Excerpted text -
++++++++++

Keyboard Maestro to launch Automator workflow, or Automater to trigger KM Macro?

I am curious to hear thoughts on pros and cons.

As documented in my other postings about workflow for file handling, I have created some scripts that I am now using to format filenames and folder names. As I have been using them to clean up my files and folders, they have proven extremely useful at creating uniformity in my naming scheme.

Right now, I have implemented them as Python scripts that do the major part of the work, basically by taking in a file or folder name and figuring out the “correct” file or folder name to emit based on my underlying scheme. I have them created a series of KM macros, each of which looks at the current file(s) selected in Finder and applies the scripts to each item, with some additional KM action blocks that support the running of the script. There are right now 5 macros, and it set up so I can trigger a KM palette from which I select the appropriate macro to be run. This has proven very efficient.

The additional parts of KM basically related to a) looping through the Finder selection, b) checking depending on which macro it is to ensure the selected item is a folder vs file (eg don’t process a folder in the macro that renames files), and c) using a bash script that takes the supplied file or folder name, feeds it into the Python script that does the formatting, and then doing the necessary rename. Fairly simply bash scripts.

++++++++++

Job a - Locate every line in the entries that contains the string "двери", matching case exactly, and copy each of those lines.
The forum post and the entries are separate, unrelated material.

Text extracted from each page -
++++++++++

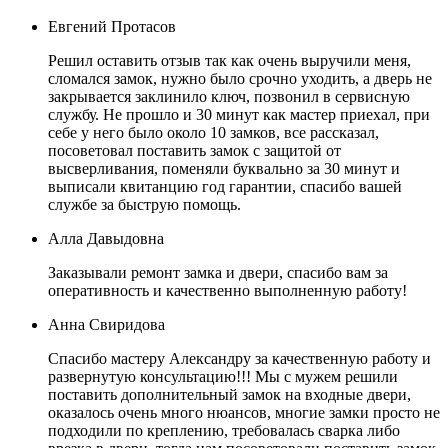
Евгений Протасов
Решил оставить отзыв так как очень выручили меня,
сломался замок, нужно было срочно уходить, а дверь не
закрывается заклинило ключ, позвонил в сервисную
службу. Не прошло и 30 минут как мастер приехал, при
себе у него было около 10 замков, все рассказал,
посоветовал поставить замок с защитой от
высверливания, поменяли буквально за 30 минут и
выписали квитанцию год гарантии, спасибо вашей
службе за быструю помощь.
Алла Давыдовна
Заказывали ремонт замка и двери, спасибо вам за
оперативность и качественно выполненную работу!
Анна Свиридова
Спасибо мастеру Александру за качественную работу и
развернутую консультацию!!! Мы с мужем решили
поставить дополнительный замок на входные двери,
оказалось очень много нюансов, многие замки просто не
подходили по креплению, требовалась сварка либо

++++++++++

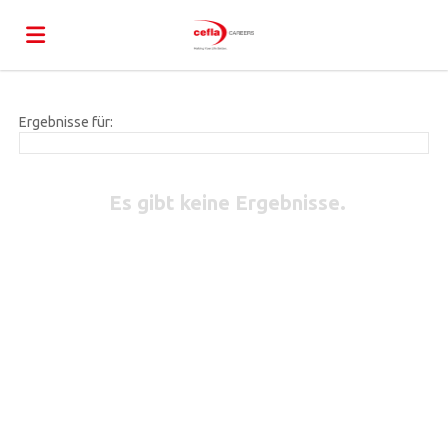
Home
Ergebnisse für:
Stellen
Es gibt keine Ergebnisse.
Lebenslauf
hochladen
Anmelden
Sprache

++++++++++

Job b - Please copy a passage from the forum post word for word, beginning at the words "The additional parts" and stopping after "simply bash scripts.".

Task result a -
Заказывали ремонт замка и двери, спасибо вам за
поставить дополнительный замок на входные двери,

Task result b -
The additional parts of KM basically related to a) looping through the Finder selection, b) checking depending on which macro it is to ensure the selected item is a folder vs file (eg don’t process a folder in the macro that renames files), and c) using a bash script that takes the supplied file or folder name, feeds it into the Python script that does the formatting, and then doing the necessary rename. Fairly simply bash scripts.